Dr. Bingsheng He is currently an Associate Professor and Vice-Dean (Research) at School of Computing, National University of Singapore. Before that, he was a faculty member in Nanyang Technological University, Singapore (2010-2016), and held a research position in the System Research group of Microsoft Research Asia (2008-2010), where his major research was building high performance cloud computing systems for Microsoft. He got the Bachelor degree in Shanghai Jiao Tong University (1999-2003), and the Ph.D. degree in Hong Kong University of Science & Technology (2003-2008). His current research interests include cloud computing, database systems and high performance computing. His papers are published in prestigious international journals (such as ACM TODS and IEEE TKDE/TPDS/TC) and proceedings (such as ACM SIGMOD, VLDB/PVLDB, ACM/IEEE SuperComputing, ACM HPDC, and ACM SoCC).
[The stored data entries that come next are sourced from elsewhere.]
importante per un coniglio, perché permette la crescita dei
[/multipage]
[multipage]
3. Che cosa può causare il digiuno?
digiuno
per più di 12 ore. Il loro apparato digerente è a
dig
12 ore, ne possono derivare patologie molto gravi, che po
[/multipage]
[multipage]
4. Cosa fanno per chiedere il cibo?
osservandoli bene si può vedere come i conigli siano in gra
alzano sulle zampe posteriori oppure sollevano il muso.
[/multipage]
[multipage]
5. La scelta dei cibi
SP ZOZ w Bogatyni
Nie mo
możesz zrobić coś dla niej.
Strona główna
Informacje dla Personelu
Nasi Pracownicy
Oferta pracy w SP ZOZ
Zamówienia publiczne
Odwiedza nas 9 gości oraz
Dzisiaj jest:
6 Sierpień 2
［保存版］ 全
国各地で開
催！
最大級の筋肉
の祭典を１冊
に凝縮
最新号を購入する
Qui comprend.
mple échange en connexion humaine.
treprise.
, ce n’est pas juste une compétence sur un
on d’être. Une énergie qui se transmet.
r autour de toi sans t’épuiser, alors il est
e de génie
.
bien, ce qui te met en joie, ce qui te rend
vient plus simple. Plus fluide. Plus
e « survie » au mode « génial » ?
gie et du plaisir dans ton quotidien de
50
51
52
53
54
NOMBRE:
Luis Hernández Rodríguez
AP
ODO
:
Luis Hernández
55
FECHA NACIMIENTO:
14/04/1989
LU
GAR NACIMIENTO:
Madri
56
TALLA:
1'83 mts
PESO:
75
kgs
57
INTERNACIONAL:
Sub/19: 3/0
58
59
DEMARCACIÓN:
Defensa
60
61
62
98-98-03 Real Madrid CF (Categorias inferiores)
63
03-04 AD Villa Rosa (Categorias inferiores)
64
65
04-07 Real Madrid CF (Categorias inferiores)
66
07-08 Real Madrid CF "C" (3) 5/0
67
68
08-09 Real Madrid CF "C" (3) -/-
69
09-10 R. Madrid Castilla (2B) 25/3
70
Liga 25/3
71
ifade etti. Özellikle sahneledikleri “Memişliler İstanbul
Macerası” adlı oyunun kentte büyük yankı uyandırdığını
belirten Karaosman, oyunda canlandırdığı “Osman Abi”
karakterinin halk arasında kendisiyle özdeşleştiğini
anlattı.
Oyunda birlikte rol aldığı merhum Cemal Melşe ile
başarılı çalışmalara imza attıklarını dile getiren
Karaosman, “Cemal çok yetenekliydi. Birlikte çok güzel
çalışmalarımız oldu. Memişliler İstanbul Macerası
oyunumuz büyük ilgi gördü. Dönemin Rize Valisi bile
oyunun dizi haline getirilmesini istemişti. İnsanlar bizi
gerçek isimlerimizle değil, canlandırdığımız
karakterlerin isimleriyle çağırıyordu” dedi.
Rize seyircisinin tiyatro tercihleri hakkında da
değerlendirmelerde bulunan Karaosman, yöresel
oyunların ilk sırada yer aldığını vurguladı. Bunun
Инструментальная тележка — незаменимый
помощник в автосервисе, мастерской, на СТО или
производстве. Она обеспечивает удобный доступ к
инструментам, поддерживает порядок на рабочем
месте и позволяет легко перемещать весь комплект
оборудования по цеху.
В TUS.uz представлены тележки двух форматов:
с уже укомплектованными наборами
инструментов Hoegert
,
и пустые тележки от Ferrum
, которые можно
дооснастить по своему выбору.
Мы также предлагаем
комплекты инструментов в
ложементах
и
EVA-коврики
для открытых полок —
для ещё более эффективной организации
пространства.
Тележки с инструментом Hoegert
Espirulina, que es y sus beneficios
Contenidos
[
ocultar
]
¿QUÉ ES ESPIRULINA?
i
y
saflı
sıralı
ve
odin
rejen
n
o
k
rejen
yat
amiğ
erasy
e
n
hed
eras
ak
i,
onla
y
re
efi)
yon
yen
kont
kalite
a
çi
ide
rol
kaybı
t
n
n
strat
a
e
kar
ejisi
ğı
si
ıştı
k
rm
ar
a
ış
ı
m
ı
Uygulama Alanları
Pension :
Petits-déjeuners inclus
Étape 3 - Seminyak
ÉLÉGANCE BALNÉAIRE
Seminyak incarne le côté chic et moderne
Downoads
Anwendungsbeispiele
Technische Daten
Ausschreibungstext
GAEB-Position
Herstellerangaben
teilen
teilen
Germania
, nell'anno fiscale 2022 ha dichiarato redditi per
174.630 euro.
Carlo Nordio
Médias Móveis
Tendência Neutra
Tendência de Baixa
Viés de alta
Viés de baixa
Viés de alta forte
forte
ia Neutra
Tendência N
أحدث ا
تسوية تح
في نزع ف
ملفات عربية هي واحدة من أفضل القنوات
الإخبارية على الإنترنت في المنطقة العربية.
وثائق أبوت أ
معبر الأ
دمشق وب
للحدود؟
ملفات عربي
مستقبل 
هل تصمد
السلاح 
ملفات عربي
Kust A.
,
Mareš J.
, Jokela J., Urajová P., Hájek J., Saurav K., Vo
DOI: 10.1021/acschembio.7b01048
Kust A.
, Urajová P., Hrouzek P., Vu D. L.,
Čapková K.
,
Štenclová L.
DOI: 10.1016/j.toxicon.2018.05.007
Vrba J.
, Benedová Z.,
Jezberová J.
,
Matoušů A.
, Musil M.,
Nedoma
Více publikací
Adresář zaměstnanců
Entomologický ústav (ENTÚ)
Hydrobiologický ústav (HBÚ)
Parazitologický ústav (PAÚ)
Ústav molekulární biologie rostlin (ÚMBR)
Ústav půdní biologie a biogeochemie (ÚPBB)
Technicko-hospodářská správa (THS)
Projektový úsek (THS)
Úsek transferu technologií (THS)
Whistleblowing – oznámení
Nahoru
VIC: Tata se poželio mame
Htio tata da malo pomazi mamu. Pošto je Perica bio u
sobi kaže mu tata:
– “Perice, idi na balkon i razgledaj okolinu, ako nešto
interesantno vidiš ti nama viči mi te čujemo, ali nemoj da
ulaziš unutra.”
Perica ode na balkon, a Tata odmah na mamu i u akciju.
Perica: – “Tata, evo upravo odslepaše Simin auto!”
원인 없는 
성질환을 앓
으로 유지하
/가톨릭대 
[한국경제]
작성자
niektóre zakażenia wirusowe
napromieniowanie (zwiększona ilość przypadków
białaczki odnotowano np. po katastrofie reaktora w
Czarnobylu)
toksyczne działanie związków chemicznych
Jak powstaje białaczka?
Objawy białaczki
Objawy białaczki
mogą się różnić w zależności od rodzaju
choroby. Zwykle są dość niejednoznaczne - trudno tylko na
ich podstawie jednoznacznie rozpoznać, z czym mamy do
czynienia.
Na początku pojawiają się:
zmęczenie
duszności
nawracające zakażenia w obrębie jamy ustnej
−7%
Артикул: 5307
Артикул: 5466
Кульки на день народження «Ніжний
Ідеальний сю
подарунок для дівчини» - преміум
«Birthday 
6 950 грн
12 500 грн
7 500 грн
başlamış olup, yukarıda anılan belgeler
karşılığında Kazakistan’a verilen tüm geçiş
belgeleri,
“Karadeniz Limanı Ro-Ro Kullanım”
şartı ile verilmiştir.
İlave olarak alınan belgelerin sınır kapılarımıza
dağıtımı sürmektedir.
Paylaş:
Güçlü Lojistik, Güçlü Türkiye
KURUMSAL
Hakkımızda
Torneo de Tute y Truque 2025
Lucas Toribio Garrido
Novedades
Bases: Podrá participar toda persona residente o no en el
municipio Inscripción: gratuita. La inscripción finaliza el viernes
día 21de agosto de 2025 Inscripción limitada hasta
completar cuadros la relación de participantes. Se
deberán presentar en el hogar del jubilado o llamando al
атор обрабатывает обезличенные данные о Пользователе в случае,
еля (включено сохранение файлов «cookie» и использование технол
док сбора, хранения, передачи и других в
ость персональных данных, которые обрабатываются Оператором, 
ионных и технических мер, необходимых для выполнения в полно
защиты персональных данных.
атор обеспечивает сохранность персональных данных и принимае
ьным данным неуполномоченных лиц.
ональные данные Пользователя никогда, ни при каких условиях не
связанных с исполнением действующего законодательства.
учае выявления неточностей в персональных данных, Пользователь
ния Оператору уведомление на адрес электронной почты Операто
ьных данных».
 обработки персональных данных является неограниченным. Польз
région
He has been awarded with the IBM Ph.D. fellowship (2007-2008) and with NVIDIA Academic Partnership (2010-2011). Since 2010, he has (co-)chaired a number of international conferences and workshops, including IEEE CloudCom 2014/2015, BigData Congress 2018 and ICDCS 2020. He has served in editor board of international journals, including IEEE Transactions on Cloud Computing (IEEE TCC), IEEE Transactions on Parallel and Distributed Systems (IEEE TPDS), IEEE Transactions on Knowledge and Data Engineering (TKDE), Springer Journal of Distributed and Parallel Databases (DAPD) and ACM Computing Surveys (CSUR). He has got editorial excellence awards for his service in IEEE TCC and IEEE TPDS in 2019.

TITLE HPC Application Performance Optimization on Kunpeng System
SPEAKER Long Wang, Huawei, China
Abstract

High-performance computing on ARM architecture is one of the hot topics currently discussed in the supercomputing community. In this talk, we will introduce the performance optimization practice and analysis on Huawei Kunpeng-920 chips by CSO Lab:

1) Performance portability framework (based on Dace of ETH). We provide a demonstration for Kunpeng platform on stencil computing HPC application;

2) Performance optimization analysis of some HPC open source application on Kunpeng 920;

3) We will introduce preliminary work on HPC+AI computing performance portable framework and its application.

BIO minyi guo

Wang Long got his science Ph.D. in Academy of Mathematics and Systems Science, Chinese Academy of Sciences(2006). He has more than ten years of experience in the field of HPC and AI application performance optimization. He is currently the director of Computing System Optimization Lab in Huawei, and chief expert of Huawei's intelligent computing technology planning.